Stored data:
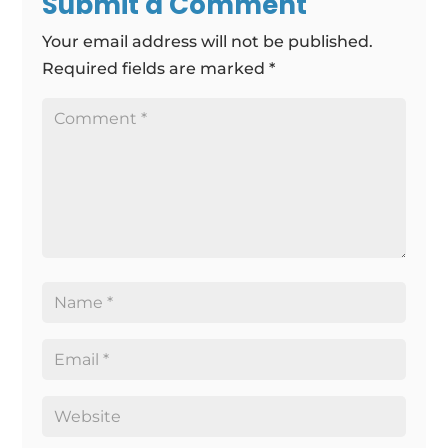
Submit a Comment
Your email address will not be published.
Required fields are marked
*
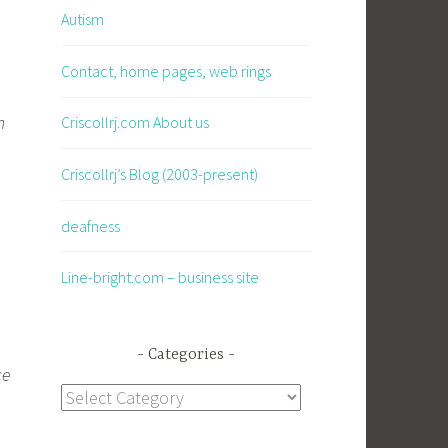
Autism
Contact, home pages, web rings
.
n
Criscollrj.com About us
Criscollrj’s Blog (2003-present)
deafness
Line-bright.com – business site
Categories
ce
Categories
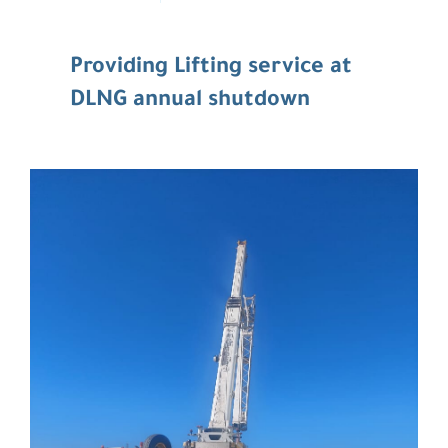
Providing Lifting service at
DLNG annual shutdown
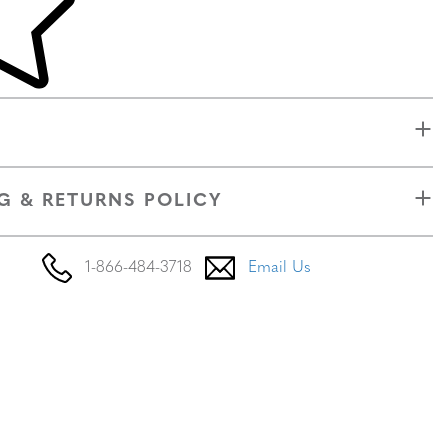
G & RETURNS POLICY
1-866-484-3718
Email Us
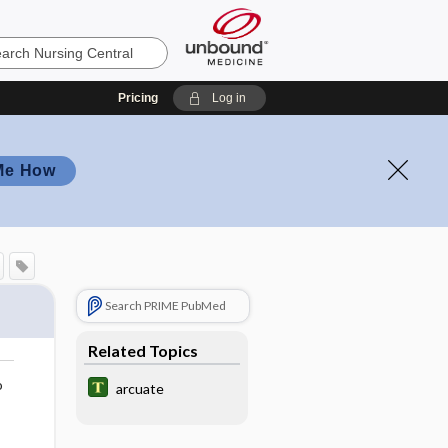
Pricing
Log in
Me How
Search PRIME PubMed
Related Topics
o
arcuate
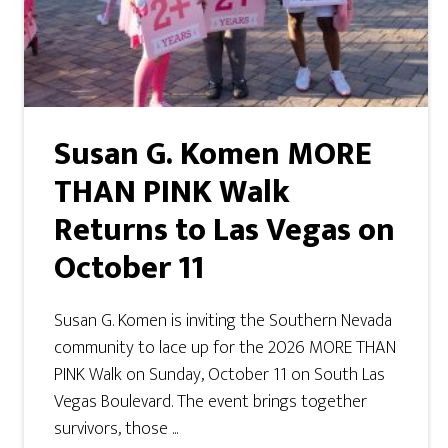
Susan G. Komen MORE
THAN PINK Walk
Returns to Las Vegas on
October 11
Susan G. Komen is inviting the Southern Nevada
community to lace up for the 2026 MORE THAN
PINK Walk on Sunday, October 11 on South Las
Vegas Boulevard. The event brings together
survivors, those ...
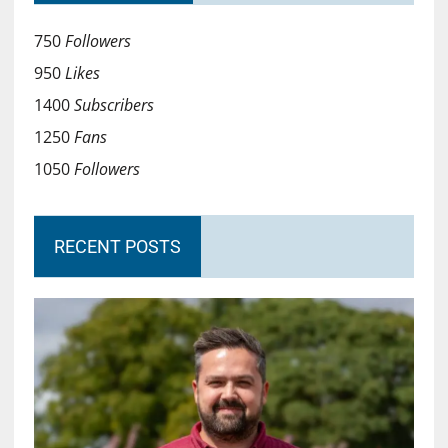
750
Followers
950
Likes
1400
Subscribers
1250
Fans
1050
Followers
RECENT POSTS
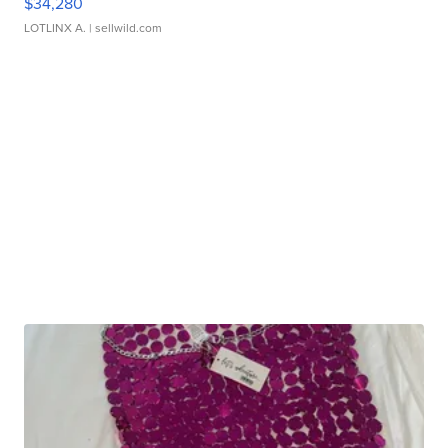
$34,280
LOTLINX A.
| sellwild.com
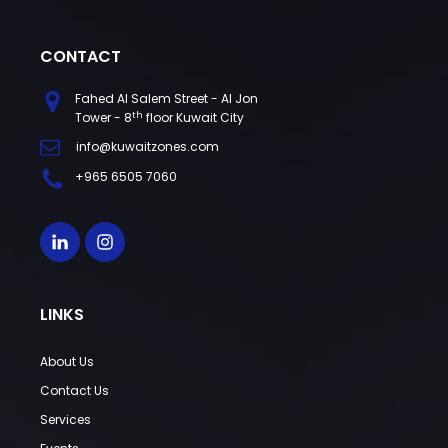
CONTACT
Fahed Al Salem Street - Al Jon
th
Tower - 8
floor Kuwait City
info@kuwaitzones.com
+965 6505 7060
LINKS
About Us
Contact Us
Services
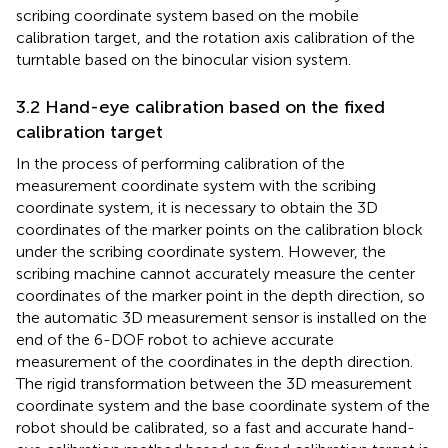
scribing coordinate system based on the mobile
calibration target, and the rotation axis calibration of the
turntable based on the binocular vision system.
3.2 Hand-eye calibration based on the fixed
calibration target
In the process of performing calibration of the
measurement coordinate system with the scribing
coordinate system, it is necessary to obtain the 3D
coordinates of the marker points on the calibration block
under the scribing coordinate system. However, the
scribing machine cannot accurately measure the center
coordinates of the marker point in the depth direction, so
the automatic 3D measurement sensor is installed on the
end of the 6-DOF robot to achieve accurate
measurement of the coordinates in the depth direction.
The rigid transformation between the 3D measurement
coordinate system and the base coordinate system of the
robot should be calibrated, so a fast and accurate hand-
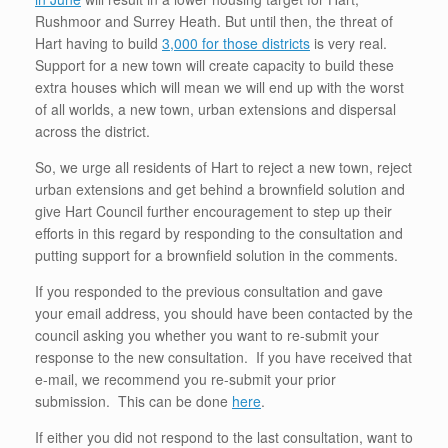
Rushmoor and Surrey Heath. But until then, the threat of
Hart having to build
3,000 for those districts
is very real.
Support for a new town will create capacity to build these
extra houses which will mean we will end up with the worst
of all worlds, a new town, urban extensions and dispersal
across the district.
So, we urge all residents of Hart to reject a new town, reject
urban extensions and get behind a brownfield solution and
give Hart Council further encouragement to step up their
efforts in this regard by responding to the consultation and
putting support for a brownfield solution in the comments.
If you responded to the previous consultation and gave
your email address, you should have been contacted by the
council asking you whether you want to re-submit your
response to the new consultation. If you have received that
e-mail, we recommend you re-submit your prior
submission. This can be done
here
.
If either you did not respond to the last consultation, want to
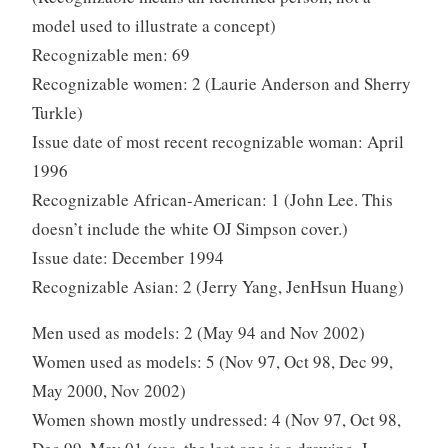
model used to illustrate a concept)
Recognizable men: 69
Recognizable women: 2 (Laurie Anderson and Sherry
Turkle)
Issue date of most recent recognizable woman: April
1996
Recognizable African-American: 1 (John Lee. This
doesn’t include the white OJ Simpson cover.)
Issue date: December 1994
Recognizable Asian: 2 (Jerry Yang, JenHsun Huang)
Men used as models: 2 (May 94 and Nov 2002)
Women used as models: 5 (Nov 97, Oct 98, Dec 99,
May 2000, Nov 2002)
Women shown mostly undressed: 4 (Nov 97, Oct 98,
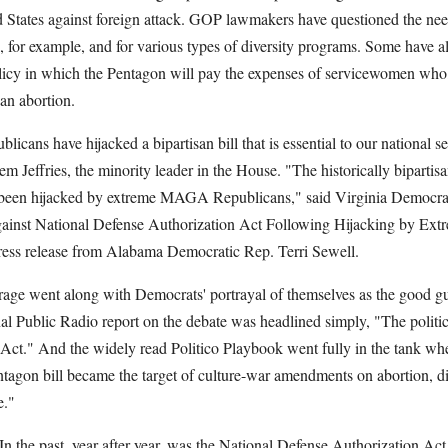
d States against foreign attack. GOP lawmakers have questioned the nee
s, for example, and for various types of diversity programs. Some have a
licy in which the Pentagon will pay the expenses of servicewomen who,
 an abortion.
ans have hijacked a bipartisan bill that is essential to our national s
 Jeffries, the minority leader in the House. "The historically bipartis
 been hijacked by extreme MAGA Republicans," said Virginia Democra
ainst National Defense Authorization Act Following Hijacking by 
ress release from Alabama Democratic Rep. Terri Sewell.
rage went along with Democrats' portrayal of themselves as the good g
l Public Radio report on the debate was headlined simply, "The politic
Act." And the widely read Politico Playbook went fully in the tank when
tagon bill became the target of culture-war amendments on abortion, di
e."
n the past, year after year, was the National Defense Authorization Act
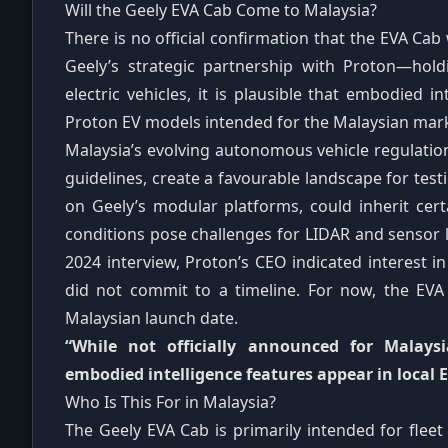
Will the Geely EVA Cab Come to Malaysia?
There is no official confirmation that the EVA Cab
Geely’s strategic partnership with Proton—hol
electric vehicles, it is plausible that embodied i
Proton EV models intended for the Malaysian mar
Malaysia’s evolving autonomous vehicle regulatio
guidelines, create a favourable landscape for tes
on Geely’s modular platforms, could inherit certa
conditions pose challenges for LIDAR and sensor lo
2024 interview, Proton’s CEO indicated interest i
did not commit to a timeline. For now, the EV
Malaysian launch date.
“While not officially announced for Malays
embodied intelligence features appear in local 
Who Is This For in Malaysia?
The Geely EVA Cab is primarily intended for fleet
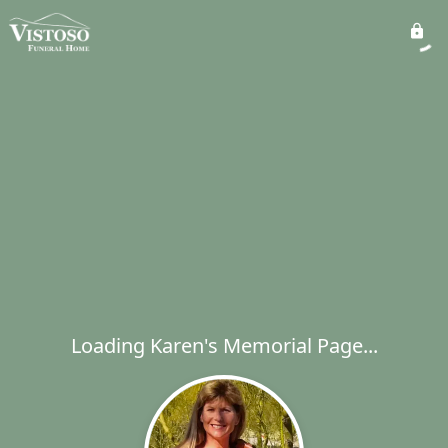
Loading Karen's Memorial Page...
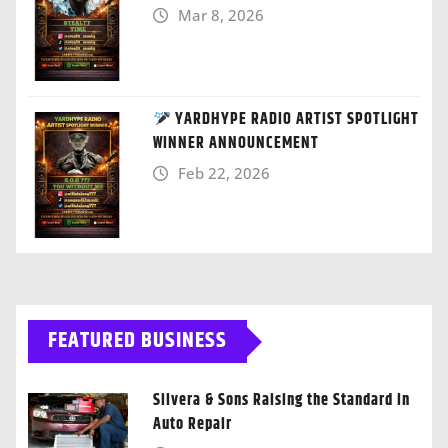
Mar 8, 2026
YARDHYPE RADIO ARTIST SPOTLIGHT
WINNER ANNOUNCEMENT
Feb 22, 2026
FEATURED BUSINESS
Silvera & Sons Raising the Standard in
Auto Repair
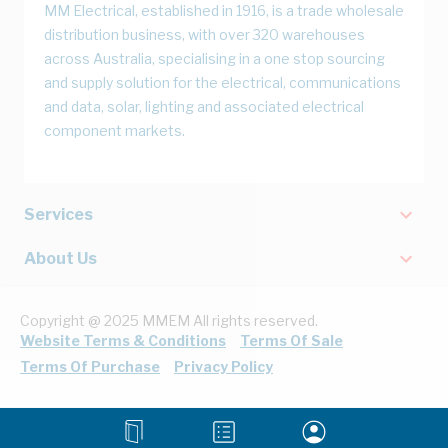
MM Electrical, established in 1916, is a trade wholesale
distribution business, with over 320 warehouses
across Australia, specialising in a one stop sourcing
and supply solution for the electrical, communications
and data, solar, lighting and associated electrical
component markets.
Services
About Us
Copyright @ 2025 MMEM All rights reserved.
Website Terms & Conditions
Terms Of Sale
Terms Of Purchase
Privacy Policy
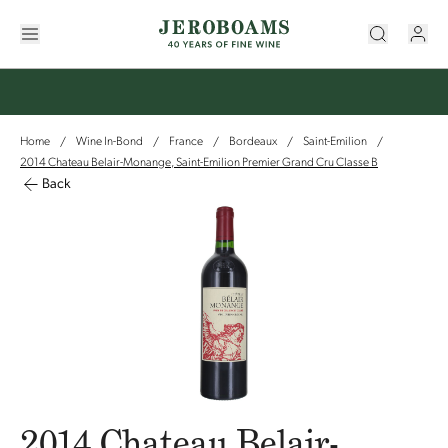
Home
Wine In-Bond
France
Bordeaux
Saint-Emilion
/
/
/
/
/
2014 Chateau Belair-Monange, Saint-Emilion Premier Grand Cru Classe B
Back
2014 Chateau Belair-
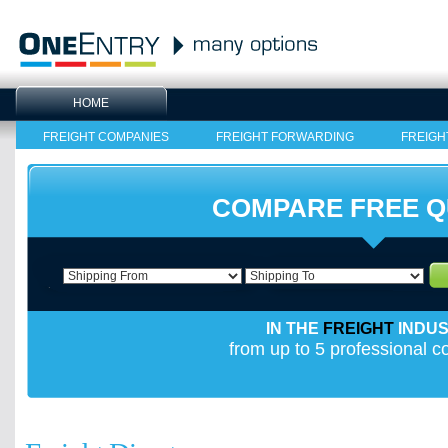
HOME
FREIGHT COMPANIES
FREIGHT FORWARDING
FREIGH
COMPARE FREE 
IN THE
FREIGHT
INDU
from up to 5 professional 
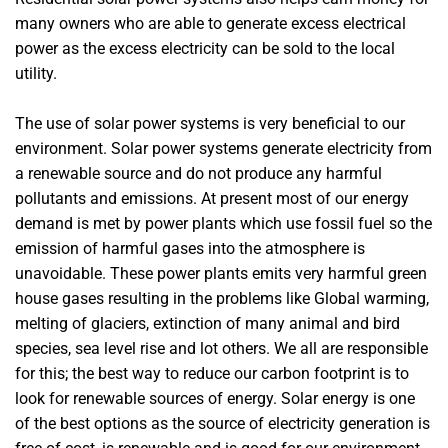
many owners who are able to generate excess electrical
power as the excess electricity can be sold to the local
utility.
The use of solar power systems is very beneficial to our
environment. Solar power systems generate electricity from
a renewable source and do not produce any harmful
pollutants and emissions. At present most of our energy
demand is met by power plants which use fossil fuel so the
emission of harmful gases into the atmosphere is
unavoidable. These power plants emits very harmful green
house gases resulting in the problems like Global warming,
melting of glaciers, extinction of many animal and bird
species, sea level rise and lot others. We all are responsible
for this; the best way to reduce our carbon footprint is to
look for renewable sources of energy. Solar energy is one
of the best options as the source of electricity generation is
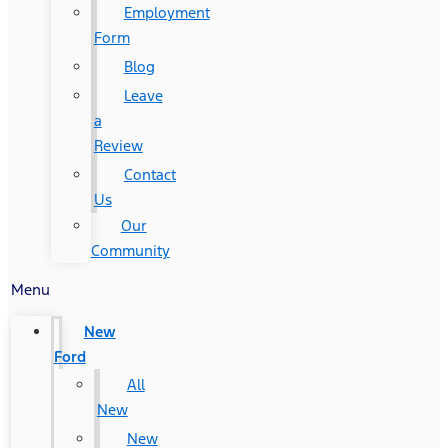
Employment
Form
Blog
Leave
a
Review
Contact
Us
Our
Community
Menu
New
Ford
All
New
New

### TASK DETAILS
Above are the records; copy exactly the lines from the line with "3,000 for those districts" through the line with "So, we urge", both included.

### RESPONSE AREA
3,000 for those districts
is very real.
Support for a new town will create capacity to build these
extra houses which will mean we will end up with the worst
of all worlds, a new town, urban extensions and dispersal
across the district.
So, we urge all residents of Hart to reject a new town, reject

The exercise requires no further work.